I have laserjet HP 6P. As I know most printers have a "minimum printable margins". I found: my printer prints with all 4.3 mm (0.167 in.) margins. Do you know any way to reduced this area to "0"... Sometimes I need print 1:1, than I must reduced my print to printable area.


----------



## Anne Troy (Feb 14, 1999)

To find absolute minimal margins for your printer:
File-->Page Setup-->Margins tab.
Set all margins to zero and hit OK.
When asked, choose FIX.
Then check margin settings.
Unless you have the wrong printer driver installed, you CANNOT print any closer than that to the edge of a page because your printer requires a certain amount of the edge of the paper to pull the paper through the printer. Really expensive and huge printers actually use friction to pull paper through the printer and can sometimes have zero margins.

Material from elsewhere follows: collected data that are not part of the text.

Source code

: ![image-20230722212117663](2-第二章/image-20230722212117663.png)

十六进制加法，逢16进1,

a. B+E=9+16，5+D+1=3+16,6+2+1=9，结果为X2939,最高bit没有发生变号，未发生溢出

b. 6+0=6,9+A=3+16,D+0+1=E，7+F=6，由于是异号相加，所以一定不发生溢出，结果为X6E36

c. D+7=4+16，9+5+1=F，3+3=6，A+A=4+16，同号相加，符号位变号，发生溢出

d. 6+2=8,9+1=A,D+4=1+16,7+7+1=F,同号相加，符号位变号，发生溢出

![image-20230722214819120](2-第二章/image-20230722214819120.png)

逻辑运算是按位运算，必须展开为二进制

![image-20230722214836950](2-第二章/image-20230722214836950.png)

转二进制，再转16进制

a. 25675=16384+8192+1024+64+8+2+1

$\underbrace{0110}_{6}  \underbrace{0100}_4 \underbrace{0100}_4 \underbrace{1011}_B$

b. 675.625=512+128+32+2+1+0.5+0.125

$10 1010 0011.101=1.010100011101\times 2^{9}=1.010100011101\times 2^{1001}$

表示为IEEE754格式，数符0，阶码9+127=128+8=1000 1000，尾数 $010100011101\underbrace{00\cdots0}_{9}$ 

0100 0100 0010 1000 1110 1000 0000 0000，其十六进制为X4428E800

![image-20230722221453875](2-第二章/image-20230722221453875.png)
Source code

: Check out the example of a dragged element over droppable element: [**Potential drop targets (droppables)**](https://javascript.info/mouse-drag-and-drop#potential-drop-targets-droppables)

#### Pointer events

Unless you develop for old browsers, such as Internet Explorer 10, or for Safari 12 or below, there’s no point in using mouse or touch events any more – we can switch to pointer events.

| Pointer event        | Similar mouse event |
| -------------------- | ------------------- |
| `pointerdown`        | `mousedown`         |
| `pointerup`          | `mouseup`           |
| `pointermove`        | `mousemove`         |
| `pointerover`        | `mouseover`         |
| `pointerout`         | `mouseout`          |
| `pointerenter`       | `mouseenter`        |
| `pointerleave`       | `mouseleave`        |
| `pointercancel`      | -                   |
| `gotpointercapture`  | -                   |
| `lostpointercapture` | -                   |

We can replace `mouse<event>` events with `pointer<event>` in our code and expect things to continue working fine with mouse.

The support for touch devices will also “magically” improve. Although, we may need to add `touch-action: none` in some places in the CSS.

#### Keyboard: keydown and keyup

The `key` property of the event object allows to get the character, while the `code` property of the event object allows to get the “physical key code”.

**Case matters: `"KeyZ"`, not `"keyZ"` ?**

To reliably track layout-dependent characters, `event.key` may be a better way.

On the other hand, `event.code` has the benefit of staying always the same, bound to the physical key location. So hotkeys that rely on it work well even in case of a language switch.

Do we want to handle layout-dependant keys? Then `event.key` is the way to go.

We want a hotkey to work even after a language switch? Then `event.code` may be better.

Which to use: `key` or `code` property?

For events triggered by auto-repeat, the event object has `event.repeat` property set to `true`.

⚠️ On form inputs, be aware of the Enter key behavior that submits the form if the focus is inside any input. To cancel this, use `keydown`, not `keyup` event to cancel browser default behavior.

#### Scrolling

I used an HP6 extensively, and I know that you cannot have zero margins.


----------



## Ksiaze (Aug 18, 2003)

You wrote: "Really expensive and huge printers actually use friction to pull paper through the printer and can sometimes have zero margins." 
Right. That's what I think, some expensive printers can print without margins. I don't remember model, but when I was working in a big company, we got a printers like this. Unfortunatelly HP 6P is not huge and expensive  
Thank you for help and suggestion.


----------



## Anne Troy (Feb 14, 1999)

Yeah...the ones we used were color printer/copiers. We had a Canon something, which was like a $25,000 machine, and then we had a Xerox I think. And it was a quarter-million dollar machine. That one allowed zero margins.

One always needs to be careful too when creating files to make sure they have reasonable minimum margins--particularly if the file might be sent to and printed from some other printer/location.

Do you have some sort of graphic or something? Or were you hoping to have the ink "bleed" to the edge of the page?


----------



## Ksiaze (Aug 18, 2003)

"Do you have some sort of graphic or something? Or were you hoping to have the ink "bleed" to the edge of the page?"

Well, not exactly. 
Most jobs I finished on my HP 6P. Usually simple projects. Many people have no idea printer can "cut" edge and I am tired to explain each other 
Have no choice for my pocket.


----------